IT service management -- often referred to as ITSM -- is simply how teams manage the end-to-end delivery of IT services to customers. This includes all the processes and activities to design, create, deliver, and support IT services.
The core concept of ITSM is the belief that IT should be delivered as a service. A typical ITSM scenario could involve asking for new hardware like a laptop. You would submit your request through a portal, filling out a ticket with all relevant information, and kicking off a repeatable workflow. Then, the ticket would land in the IT team’s queue, where incoming requests are sorted and addressed according to importance.
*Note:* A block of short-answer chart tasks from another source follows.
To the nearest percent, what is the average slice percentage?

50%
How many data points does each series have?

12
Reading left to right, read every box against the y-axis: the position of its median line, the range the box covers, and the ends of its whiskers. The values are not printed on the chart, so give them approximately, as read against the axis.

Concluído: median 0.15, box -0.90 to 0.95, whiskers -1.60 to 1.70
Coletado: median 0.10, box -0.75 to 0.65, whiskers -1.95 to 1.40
ITSM benefits your IT team, and service management principles can improve your entire organization. ITSM leads to efficiency and productivity gains. Our structured approach to service management also brings IT into alignment with business goals, standardizing the delivery of services based on budgets, resources, and results. It reduces costs and risks, and ultimately improves the customer experience.
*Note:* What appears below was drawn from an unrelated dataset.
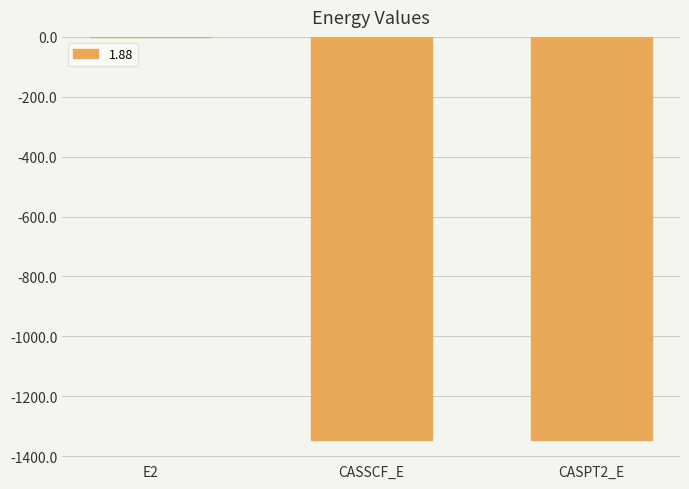

What is the sum of all values?

-2691.8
Our Experience includes implementation of ITSM products by achieving some of the most common benefits:
What are ITSM processes? ITIL version 4 recently shifted from recommending ITSM “processes” to introduce 34 ITSM “practices.” Their reasoning for this updated terminology is so that “elements such as culture, technology, information and data management can be considered to get a holistic vision of the ways of working.” This more comprehensive approach better reflects the realities of modern organizations.
What is important, and true regardless of what framework your team follows, is that modern IT service teams use organizational resources and follow repeatable procedures to deliver consistent, efficient service. In fact, leveraging practice or process is what distinguishes ITSM from IT.
Our Team starts from the core ITSM processes that includes the following areas and we learn along the way and adapt as our client evolves.
Service request management is a repeatable procedure for handling the wide variety of customer service requests, like requests for access to applications, software enhancements, and hardware updates. The service request work stream often involves recurring requests, and benefits greatly from enabling customers with knowledge and automating certain tasks.
Knowledge management is the process of creating, sharing, using, and managing the knowledge and information of an organization. It refers to a multidisciplinary approach to achieving organizational objectives by making the best use of knowledge.
IT asset management (also known as ITAM) is the process of ensuring an organization’s assets are accounted for, deployed, maintained, upgraded, and disposed of when the time comes. Put simply, it is making sure that the valuable items, tangible and intangible, in your organization are tracked and being used.
Incident management is the process to respond to an unplanned event or service interruption and restore the service to its operational state. Considering all the software services organizations rely on today, there are more potential failure points than ever, so this process must be ready to quickly respond to and resolve issues.
Problem management is the process of identifying and managing the causes of incidents on an IT service. Problem management is not just about finding and fixing incidents, but identifying and understanding the underlying causes of an incident as well as identifying the best method to eliminate the root causes.
Change management ensures standard procedures are used for efficient and prompt handling of all changes to IT infrastructure, whether it is rolling out new services, managing existing ones, or resolving problems in the code. Effective change management provides context and transparency to avoid bottlenecks, while minimizing risk.